++++ Task input ++++

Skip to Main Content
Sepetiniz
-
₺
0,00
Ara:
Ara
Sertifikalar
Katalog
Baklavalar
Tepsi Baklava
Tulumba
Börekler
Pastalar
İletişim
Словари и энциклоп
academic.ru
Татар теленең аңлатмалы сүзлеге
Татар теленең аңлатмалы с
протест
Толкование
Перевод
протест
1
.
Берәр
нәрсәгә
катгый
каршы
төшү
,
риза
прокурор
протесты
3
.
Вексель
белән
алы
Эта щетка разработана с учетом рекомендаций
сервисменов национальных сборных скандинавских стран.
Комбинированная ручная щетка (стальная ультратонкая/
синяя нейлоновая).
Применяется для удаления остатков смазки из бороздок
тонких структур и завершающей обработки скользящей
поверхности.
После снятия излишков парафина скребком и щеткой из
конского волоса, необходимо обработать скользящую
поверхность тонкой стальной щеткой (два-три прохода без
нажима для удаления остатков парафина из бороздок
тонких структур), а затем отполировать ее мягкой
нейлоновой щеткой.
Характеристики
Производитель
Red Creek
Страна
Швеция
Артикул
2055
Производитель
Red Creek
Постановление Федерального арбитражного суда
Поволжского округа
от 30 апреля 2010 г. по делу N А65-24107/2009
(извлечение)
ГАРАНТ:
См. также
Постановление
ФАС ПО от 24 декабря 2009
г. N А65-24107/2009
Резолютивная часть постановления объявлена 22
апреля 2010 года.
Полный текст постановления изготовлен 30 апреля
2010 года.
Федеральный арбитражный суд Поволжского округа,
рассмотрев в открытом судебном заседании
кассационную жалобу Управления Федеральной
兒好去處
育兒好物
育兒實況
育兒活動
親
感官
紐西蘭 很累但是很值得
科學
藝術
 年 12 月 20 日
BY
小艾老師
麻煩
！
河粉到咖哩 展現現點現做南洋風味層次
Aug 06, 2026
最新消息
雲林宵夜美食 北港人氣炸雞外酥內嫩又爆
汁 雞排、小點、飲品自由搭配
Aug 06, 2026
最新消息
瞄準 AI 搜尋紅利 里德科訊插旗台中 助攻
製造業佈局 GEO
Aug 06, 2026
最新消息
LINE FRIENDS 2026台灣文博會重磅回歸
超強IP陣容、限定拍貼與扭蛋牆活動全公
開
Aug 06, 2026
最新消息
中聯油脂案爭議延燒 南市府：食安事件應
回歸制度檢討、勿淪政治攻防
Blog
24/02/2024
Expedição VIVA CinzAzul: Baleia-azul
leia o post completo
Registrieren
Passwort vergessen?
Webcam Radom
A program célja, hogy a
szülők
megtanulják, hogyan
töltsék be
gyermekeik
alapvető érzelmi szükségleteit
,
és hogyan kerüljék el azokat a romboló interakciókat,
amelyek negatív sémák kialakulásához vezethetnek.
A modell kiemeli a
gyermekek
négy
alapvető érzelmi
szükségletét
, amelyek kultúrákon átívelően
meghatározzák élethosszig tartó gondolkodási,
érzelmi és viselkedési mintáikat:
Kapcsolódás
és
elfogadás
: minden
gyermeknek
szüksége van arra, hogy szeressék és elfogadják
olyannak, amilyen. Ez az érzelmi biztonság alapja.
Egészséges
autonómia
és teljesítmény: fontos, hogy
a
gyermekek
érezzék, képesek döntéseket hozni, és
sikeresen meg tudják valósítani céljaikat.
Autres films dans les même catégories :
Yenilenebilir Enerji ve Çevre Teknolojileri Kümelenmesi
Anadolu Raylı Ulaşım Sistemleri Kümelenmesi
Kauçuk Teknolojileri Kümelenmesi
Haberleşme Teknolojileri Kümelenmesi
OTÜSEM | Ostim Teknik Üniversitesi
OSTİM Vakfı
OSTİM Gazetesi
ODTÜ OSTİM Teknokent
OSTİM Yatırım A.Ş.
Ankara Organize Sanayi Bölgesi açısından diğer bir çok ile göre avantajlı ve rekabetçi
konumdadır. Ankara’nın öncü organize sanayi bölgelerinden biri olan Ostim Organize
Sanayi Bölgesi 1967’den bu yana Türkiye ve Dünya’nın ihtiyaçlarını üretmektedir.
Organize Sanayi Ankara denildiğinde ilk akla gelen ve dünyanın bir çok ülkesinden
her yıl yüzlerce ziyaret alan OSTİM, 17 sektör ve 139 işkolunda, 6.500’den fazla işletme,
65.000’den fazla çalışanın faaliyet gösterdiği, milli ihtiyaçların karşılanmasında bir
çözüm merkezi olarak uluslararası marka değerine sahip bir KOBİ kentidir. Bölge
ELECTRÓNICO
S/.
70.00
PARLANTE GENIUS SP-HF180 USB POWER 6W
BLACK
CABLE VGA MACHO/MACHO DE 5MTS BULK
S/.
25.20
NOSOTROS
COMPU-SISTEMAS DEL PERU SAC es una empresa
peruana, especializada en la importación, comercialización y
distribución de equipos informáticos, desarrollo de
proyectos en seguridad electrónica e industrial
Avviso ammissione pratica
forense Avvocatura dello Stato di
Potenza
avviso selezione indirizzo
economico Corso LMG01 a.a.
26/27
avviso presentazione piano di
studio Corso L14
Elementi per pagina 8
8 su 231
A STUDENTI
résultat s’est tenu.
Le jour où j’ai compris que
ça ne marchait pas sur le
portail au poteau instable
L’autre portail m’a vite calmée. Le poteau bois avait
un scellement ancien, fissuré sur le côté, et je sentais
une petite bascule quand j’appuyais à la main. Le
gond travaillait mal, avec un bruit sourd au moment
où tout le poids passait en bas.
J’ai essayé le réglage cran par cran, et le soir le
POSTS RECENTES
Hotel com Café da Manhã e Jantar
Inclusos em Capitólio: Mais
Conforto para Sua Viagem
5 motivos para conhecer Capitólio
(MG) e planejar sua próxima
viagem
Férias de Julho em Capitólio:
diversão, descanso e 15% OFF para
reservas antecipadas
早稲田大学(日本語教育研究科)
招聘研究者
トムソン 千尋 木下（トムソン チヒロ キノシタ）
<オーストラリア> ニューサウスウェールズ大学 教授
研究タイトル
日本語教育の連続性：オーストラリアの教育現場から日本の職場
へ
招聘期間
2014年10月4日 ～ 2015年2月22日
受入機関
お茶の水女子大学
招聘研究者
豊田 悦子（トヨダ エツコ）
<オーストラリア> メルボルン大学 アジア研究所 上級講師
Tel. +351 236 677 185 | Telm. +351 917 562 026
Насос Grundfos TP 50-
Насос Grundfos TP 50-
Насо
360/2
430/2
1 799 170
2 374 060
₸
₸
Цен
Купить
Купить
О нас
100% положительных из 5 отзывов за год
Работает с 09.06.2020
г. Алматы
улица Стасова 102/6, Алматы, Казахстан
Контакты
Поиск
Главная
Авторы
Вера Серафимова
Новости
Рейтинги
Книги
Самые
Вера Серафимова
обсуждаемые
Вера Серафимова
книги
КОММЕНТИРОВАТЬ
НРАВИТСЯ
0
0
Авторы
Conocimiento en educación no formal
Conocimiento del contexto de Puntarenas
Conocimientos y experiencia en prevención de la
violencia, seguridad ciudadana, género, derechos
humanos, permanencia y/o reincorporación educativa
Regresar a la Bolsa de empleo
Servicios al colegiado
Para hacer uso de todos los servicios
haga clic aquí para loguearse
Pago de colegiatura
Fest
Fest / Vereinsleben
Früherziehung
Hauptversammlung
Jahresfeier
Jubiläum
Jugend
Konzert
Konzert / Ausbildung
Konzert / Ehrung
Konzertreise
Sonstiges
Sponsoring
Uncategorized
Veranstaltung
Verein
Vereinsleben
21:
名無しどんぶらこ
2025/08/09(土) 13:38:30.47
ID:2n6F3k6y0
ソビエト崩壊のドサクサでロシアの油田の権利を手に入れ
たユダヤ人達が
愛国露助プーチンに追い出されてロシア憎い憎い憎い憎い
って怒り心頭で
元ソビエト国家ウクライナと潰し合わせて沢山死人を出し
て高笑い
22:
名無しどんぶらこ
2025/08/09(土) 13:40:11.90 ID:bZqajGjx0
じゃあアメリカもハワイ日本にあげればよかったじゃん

++++

Work item: Determine how many lines of the entries above carry the string "Organize", and give that number alone.

Task response: 3